Even if you don’t live in Seattle, I am sure that you heard about our crazy weather this week. It was impossible not to hear about Seattle’s great “Snowmageddon” storm all over the news. Let me be the first to tell you how grateful that I am the storm is finally over the and city has returned to normal.
I live fairly close to my job in downtown Seattle so even with the snow I was still braving the outdoors and public transit all week. I didn’t mind the snow and the cold, but waiting 45 minutes for a bus wasn’t exactly a highlight. There is nothing worse than waiting for a bus in the cold darkness at 5:30 am when you are hungry. Do not get me started on hungry bus-waiting. Even listening to my favorite podcast would’t calm the hungry-crankies at that point. It was a lost cause.
By day two of the storm, I learned that I had to carry a snack with me at all times. You never know when the hungry-crankies might strike and you have to be prepared. And so these banana and seed granola bars were born.
The only problem with these granola bars (if you even want to call it a problem) is that they are so delicious it will be hard to eat just one. I decided to cut them up into smaller bites thinking that it would help me to feel more satisfied, but then I completely lost track of portioning and ended up eating two or three bars in one sitting. Oh well. Blame it on the weather.
I baked my bars for 20 minutes so the middles were still a bit soft, which was just perfect because I felt like I was eating a seedy banana bread rather than a crunchy granola bar. If you like your bars a bit crunchier, bake them for 25 minutes instead. These bars are uber energizing with a mix of healthy fats, protein, and fruit for sweetness, instead of using additional sweetener.

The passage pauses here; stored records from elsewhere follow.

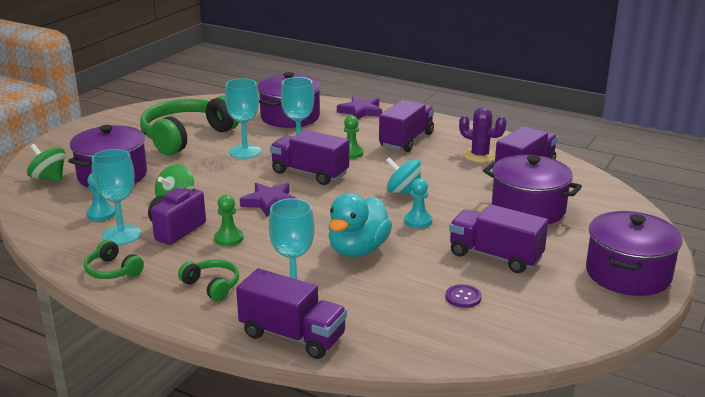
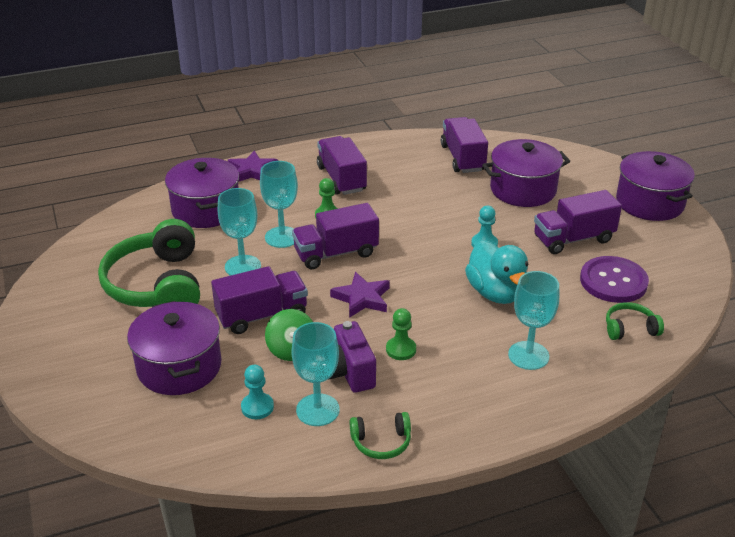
camera: 50 degrees left, 10 degrees up
(49, 178) = (123, 413): green spinning top -> none
(212, 285) = (472, 393): green headphones -> green headphones (630, 328)
(292, 336) = (590, 385): purple truck -> purple truck (262, 315)
(403, 192) = (429, 226): turquoise spinning top -> none
(463, 297) = (613, 281): purple button -> purple button, size x2.14
(479, 156) = (415, 163): purple cactus -> none

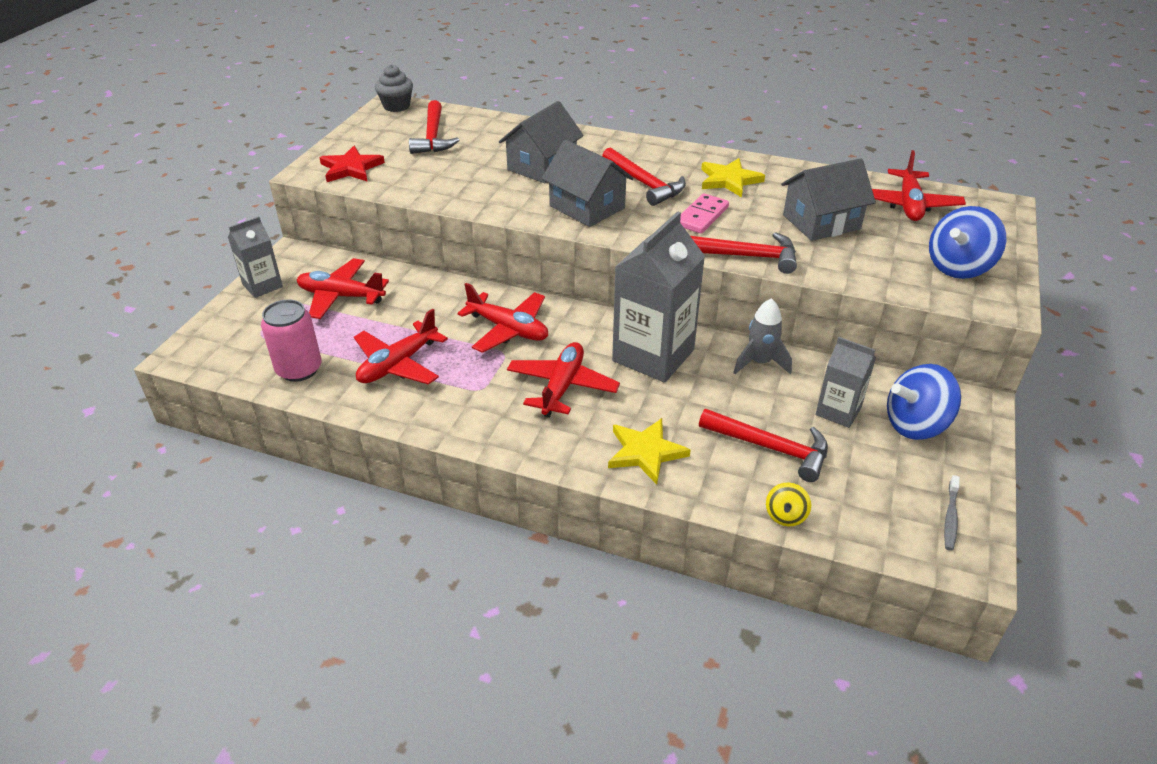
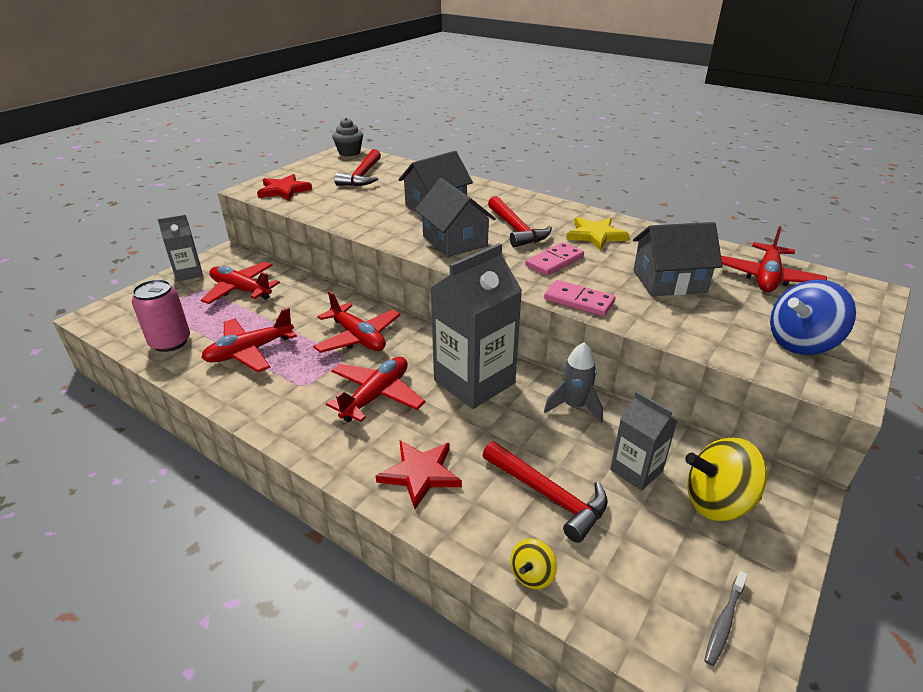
camera: 15 degrees right, 5 degrees down
(645, 452) = (420, 474): yellow star -> red star
(745, 256) = (579, 301): red hammer -> pink domino
(915, 425) = (717, 502): blue spinning top -> yellow spinning top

They are perfect as a pre or post-workout snack, but I love them best with tea for breakfast.
- ½ cup peanut butter
- 2 bananas, mashed
- ½ cup whole almonds
- 4 large Medjool dates, pitted
- ¼ cup dried cherries
- ¼ cup dried coconut flakes
- ¼ cup pumpkin seeds
- 1 cup rolled oats (use gluten-free if needed)
- Preheat oven to 350F. Line wide loaf tin with parchment paper.
- In a small pot gently heat peanut butter with mashed bananas. Stir until well-combined. Set aside.
- In a food processor, coarsely chop the almonds, dates, and cherries. Add in the coconut flakes and process another second or two. Transfer to a bowl and mix in the pumpkin seeds and oats. Fold in the peanut butter mixture.
- Press the batter into the prepared loaf tin. Bake for 20 - 25 minutes. Let cool before cutting into bars.